WRITTEN TASK> Reproduce the entries so that every line matches the original exactly.

DATA>
+ + + + + + +
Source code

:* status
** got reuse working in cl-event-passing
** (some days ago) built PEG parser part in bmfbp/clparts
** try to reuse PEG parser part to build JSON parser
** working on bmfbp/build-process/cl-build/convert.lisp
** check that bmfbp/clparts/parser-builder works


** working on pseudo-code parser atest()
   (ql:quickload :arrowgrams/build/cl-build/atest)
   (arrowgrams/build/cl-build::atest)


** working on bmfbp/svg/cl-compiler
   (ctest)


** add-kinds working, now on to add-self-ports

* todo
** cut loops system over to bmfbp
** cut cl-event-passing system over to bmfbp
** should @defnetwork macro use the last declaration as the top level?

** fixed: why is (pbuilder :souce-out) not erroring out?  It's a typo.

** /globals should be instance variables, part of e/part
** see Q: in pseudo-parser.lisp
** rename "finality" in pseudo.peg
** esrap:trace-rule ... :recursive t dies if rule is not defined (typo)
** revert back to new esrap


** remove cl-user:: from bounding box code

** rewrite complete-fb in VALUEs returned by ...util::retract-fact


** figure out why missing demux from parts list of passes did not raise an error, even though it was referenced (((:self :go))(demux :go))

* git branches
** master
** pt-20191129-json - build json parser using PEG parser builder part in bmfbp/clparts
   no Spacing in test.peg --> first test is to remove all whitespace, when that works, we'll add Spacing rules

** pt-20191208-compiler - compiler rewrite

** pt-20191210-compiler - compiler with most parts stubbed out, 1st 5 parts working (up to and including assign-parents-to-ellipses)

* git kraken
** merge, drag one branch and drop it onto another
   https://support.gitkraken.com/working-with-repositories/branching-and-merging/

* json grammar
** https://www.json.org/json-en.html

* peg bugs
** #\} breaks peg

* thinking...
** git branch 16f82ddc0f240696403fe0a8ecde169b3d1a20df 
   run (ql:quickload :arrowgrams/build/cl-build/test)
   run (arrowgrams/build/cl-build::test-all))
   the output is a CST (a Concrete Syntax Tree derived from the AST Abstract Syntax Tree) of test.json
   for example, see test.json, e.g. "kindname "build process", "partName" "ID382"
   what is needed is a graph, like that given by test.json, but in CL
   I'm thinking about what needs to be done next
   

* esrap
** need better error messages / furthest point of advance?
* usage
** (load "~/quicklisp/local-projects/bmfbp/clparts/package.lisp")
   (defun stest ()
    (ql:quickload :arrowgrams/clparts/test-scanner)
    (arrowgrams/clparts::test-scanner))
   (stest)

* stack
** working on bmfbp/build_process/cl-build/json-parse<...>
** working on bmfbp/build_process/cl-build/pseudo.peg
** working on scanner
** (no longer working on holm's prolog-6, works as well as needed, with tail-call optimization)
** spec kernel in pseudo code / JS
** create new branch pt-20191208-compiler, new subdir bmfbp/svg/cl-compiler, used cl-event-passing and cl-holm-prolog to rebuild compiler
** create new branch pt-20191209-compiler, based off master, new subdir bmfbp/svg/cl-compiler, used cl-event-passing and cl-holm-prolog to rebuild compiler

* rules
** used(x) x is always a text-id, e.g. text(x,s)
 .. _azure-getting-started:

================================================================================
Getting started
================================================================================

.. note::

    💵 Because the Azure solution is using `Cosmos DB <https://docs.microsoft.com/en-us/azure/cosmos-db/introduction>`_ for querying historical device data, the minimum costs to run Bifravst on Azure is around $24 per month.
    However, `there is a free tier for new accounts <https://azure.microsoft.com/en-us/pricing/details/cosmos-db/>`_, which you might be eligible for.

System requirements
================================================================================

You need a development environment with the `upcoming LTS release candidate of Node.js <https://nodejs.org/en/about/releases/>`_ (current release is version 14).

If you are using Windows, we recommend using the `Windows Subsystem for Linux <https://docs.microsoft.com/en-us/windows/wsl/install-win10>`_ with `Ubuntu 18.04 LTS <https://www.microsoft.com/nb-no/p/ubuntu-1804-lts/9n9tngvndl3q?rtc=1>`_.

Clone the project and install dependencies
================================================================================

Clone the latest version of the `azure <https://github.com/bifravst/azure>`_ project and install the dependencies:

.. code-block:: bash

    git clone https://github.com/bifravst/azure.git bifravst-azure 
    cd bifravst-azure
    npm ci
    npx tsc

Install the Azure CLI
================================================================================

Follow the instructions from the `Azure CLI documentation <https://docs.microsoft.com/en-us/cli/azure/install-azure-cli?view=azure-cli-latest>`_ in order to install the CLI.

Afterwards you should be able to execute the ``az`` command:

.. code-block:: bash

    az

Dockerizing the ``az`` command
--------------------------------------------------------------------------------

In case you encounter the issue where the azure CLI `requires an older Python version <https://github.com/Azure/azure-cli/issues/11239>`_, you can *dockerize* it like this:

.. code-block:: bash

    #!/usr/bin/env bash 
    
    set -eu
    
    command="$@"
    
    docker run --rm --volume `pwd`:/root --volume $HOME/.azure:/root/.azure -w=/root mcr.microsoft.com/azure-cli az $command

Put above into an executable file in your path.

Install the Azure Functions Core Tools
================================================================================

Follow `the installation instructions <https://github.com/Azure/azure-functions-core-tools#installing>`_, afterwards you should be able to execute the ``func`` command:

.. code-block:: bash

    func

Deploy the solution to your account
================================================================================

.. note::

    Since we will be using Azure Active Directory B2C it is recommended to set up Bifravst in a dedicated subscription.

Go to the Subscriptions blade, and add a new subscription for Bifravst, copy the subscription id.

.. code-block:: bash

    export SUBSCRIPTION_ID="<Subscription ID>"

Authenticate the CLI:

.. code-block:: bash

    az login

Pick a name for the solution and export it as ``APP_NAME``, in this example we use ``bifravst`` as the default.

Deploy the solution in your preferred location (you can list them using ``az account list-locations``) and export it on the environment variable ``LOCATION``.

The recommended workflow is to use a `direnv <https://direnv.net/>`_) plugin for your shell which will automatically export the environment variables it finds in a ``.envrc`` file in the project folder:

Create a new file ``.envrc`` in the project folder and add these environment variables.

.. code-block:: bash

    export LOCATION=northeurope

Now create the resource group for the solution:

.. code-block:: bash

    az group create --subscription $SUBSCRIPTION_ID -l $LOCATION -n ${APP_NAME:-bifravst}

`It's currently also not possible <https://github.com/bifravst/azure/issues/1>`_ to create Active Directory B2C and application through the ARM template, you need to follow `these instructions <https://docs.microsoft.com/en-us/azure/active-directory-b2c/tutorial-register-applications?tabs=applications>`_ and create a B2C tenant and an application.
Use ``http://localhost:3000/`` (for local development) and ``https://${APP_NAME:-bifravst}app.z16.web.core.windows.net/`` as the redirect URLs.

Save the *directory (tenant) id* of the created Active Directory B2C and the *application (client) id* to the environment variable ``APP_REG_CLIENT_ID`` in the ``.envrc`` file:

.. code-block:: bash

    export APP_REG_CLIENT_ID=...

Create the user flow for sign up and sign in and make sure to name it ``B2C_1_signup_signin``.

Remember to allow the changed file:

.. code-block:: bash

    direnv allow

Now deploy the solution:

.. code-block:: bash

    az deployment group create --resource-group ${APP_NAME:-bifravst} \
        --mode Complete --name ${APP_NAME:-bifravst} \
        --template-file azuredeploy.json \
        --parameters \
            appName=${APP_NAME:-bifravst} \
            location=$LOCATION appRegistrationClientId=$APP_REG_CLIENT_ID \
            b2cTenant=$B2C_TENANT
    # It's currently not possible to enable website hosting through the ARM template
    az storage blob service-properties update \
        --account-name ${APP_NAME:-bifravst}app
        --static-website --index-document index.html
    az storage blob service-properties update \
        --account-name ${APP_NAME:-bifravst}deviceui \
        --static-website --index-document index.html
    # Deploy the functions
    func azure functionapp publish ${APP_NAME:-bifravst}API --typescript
+ + + + + + +
WRITTEN REPLY>
Source code

:* status
** got reuse working in cl-event-passing
** (some days ago) built PEG parser part in bmfbp/clparts
** try to reuse PEG parser part to build JSON parser
** working on bmfbp/build-process/cl-build/convert.lisp
** check that bmfbp/clparts/parser-builder works


** working on pseudo-code parser atest()
   (ql:quickload :arrowgrams/build/cl-build/atest)
   (arrowgrams/build/cl-build::atest)


** working on bmfbp/svg/cl-compiler
   (ctest)


** add-kinds working, now on to add-self-ports

* todo
** cut loops system over to bmfbp
** cut cl-event-passing system over to bmfbp
** should @defnetwork macro use the last declaration as the top level?

** fixed: why is (pbuilder :souce-out) not erroring out?  It's a typo.

** /globals should be instance variables, part of e/part
** see Q: in pseudo-parser.lisp
** rename "finality" in pseudo.peg
** esrap:trace-rule ... :recursive t dies if rule is not defined (typo)
** revert back to new esrap


** remove cl-user:: from bounding box code

** rewrite complete-fb in VALUEs returned by ...util::retract-fact


** figure out why missing demux from parts list of passes did not raise an error, even though it was referenced (((:self :go))(demux :go))

* git branches
** master
** pt-20191129-json - build json parser using PEG parser builder part in bmfbp/clparts
   no Spacing in test.peg --> first test is to remove all whitespace, when that works, we'll add Spacing rules

** pt-20191208-compiler - compiler rewrite

** pt-20191210-compiler - compiler with most parts stubbed out, 1st 5 parts working (up to and including assign-parents-to-ellipses)

* git kraken
** merge, drag one branch and drop it onto another
   https://support.gitkraken.com/working-with-repositories/branching-and-merging/

* json grammar
** https://www.json.org/json-en.html

* peg bugs
** #\} breaks peg

* thinking...
** git branch 16f82ddc0f240696403fe0a8ecde169b3d1a20df 
   run (ql:quickload :arrowgrams/build/cl-build/test)
   run (arrowgrams/build/cl-build::test-all))
   the output is a CST (a Concrete Syntax Tree derived from the AST Abstract Syntax Tree) of test.json
   for example, see test.json, e.g. "kindname "build process", "partName" "ID382"
   what is needed is a graph, like that given by test.json, but in CL
   I'm thinking about what needs to be done next
   

* esrap
** need better error messages / furthest point of advance?
* usage
** (load "~/quicklisp/local-projects/bmfbp/clparts/package.lisp")
   (defun stest ()
    (ql:quickload :arrowgrams/clparts/test-scanner)
    (arrowgrams/clparts::test-scanner))
   (stest)

* stack
** working on bmfbp/build_process/cl-build/json-parse<...>
** working on bmfbp/build_process/cl-build/pseudo.peg
** working on scanner
** (no longer working on holm's prolog-6, works as well as needed, with tail-call optimization)
** spec kernel in pseudo code / JS
** create new branch pt-20191208-compiler, new subdir bmfbp/svg/cl-compiler, used cl-event-passing and cl-holm-prolog to rebuild compiler
** create new branch pt-20191209-compiler, based off master, new subdir bmfbp/svg/cl-compiler, used cl-event-passing and cl-holm-prolog to rebuild compiler

* rules
** used(x) x is always a text-id, e.g. text(x,s)
 .. _azure-getting-started:

================================================================================
Getting started
================================================================================

.. note::

    💵 Because the Azure solution is using `Cosmos DB <https://docs.microsoft.com/en-us/azure/cosmos-db/introduction>`_ for querying historical device data, the minimum costs to run Bifravst on Azure is around $24 per month.
    However, `there is a free tier for new accounts <https://azure.microsoft.com/en-us/pricing/details/cosmos-db/>`_, which you might be eligible for.

System requirements
================================================================================

You need a development environment with the `upcoming LTS release candidate of Node.js <https://nodejs.org/en/about/releases/>`_ (current release is version 14).

If you are using Windows, we recommend using the `Windows Subsystem for Linux <https://docs.microsoft.com/en-us/windows/wsl/install-win10>`_ with `Ubuntu 18.04 LTS <https://www.microsoft.com/nb-no/p/ubuntu-1804-lts/9n9tngvndl3q?rtc=1>`_.

Clone the project and install dependencies
================================================================================

Clone the latest version of the `azure <https://github.com/bifravst/azure>`_ project and install the dependencies:

.. code-block:: bash

    git clone https://github.com/bifravst/azure.git bifravst-azure 
    cd bifravst-azure
    npm ci
    npx tsc

Install the Azure CLI
================================================================================

Follow the instructions from the `Azure CLI documentation <https://docs.microsoft.com/en-us/cli/azure/install-azure-cli?view=azure-cli-latest>`_ in order to install the CLI.

Afterwards you should be able to execute the ``az`` command:

.. code-block:: bash

    az

Dockerizing the ``az`` command
--------------------------------------------------------------------------------

In case you encounter the issue where the azure CLI `requires an older Python version <https://github.com/Azure/azure-cli/issues/11239>`_, you can *dockerize* it like this:

.. code-block:: bash

    #!/usr/bin/env bash 
    
    set -eu
    
    command="$@"
    
    docker run --rm --volume `pwd`:/root --volume $HOME/.azure:/root/.azure -w=/root mcr.microsoft.com/azure-cli az $command

Put above into an executable file in your path.

Install the Azure Functions Core Tools
================================================================================

Follow `the installation instructions <https://github.com/Azure/azure-functions-core-tools#installing>`_, afterwards you should be able to execute the ``func`` command:

.. code-block:: bash

    func

Deploy the solution to your account
================================================================================

.. note::

    Since we will be using Azure Active Directory B2C it is recommended to set up Bifravst in a dedicated subscription.

Go to the Subscriptions blade, and add a new subscription for Bifravst, copy the subscription id.

.. code-block:: bash

    export SUBSCRIPTION_ID="<Subscription ID>"

Authenticate the CLI:

.. code-block:: bash

    az login

Pick a name for the solution and export it as ``APP_NAME``, in this example we use ``bifravst`` as the default.

Deploy the solution in your preferred location (you can list them using ``az account list-locations``) and export it on the environment variable ``LOCATION``.

The recommended workflow is to use a `direnv <https://direnv.net/>`_) plugin for your shell which will automatically export the environment variables it finds in a ``.envrc`` file in the project folder:

Create a new file ``.envrc`` in the project folder and add these environment variables.

.. code-block:: bash

    export LOCATION=northeurope

Now create the resource group for the solution:

.. code-block:: bash

    az group create --subscription $SUBSCRIPTION_ID -l $LOCATION -n ${APP_NAME:-bifravst}

`It's currently also not possible <https://github.com/bifravst/azure/issues/1>`_ to create Active Directory B2C and application through the ARM template, you need to follow `these instructions <https://docs.microsoft.com/en-us/azure/active-directory-b2c/tutorial-register-applications?tabs=applications>`_ and create a B2C tenant and an application.
Use ``http://localhost:3000/`` (for local development) and ``https://${APP_NAME:-bifravst}app.z16.web.core.windows.net/`` as the redirect URLs.

Save the *directory (tenant) id* of the created Active Directory B2C and the *application (client) id* to the environment variable ``APP_REG_CLIENT_ID`` in the ``.envrc`` file:

.. code-block:: bash

    export APP_REG_CLIENT_ID=...

Create the user flow for sign up and sign in and make sure to name it ``B2C_1_signup_signin``.

Remember to allow the changed file:

.. code-block:: bash

    direnv allow

Now deploy the solution:

.. code-block:: bash

    az deployment group create --resource-group ${APP_NAME:-bifravst} \
        --mode Complete --name ${APP_NAME:-bifravst} \
        --template-file azuredeploy.json \
        --parameters \
            appName=${APP_NAME:-bifravst} \
            location=$LOCATION appRegistrationClientId=$APP_REG_CLIENT_ID \
            b2cTenant=$B2C_TENANT
    # It's currently not possible to enable website hosting through the ARM template
    az storage blob service-properties update \
        --account-name ${APP_NAME:-bifravst}app
        --static-website --index-document index.html
    az storage blob service-properties update \
        --account-name ${APP_NAME:-bifravst}deviceui \
        --static-website --index-document index.html
    # Deploy the functions
    func azure functionapp publish ${APP_NAME:-bifravst}API --typescript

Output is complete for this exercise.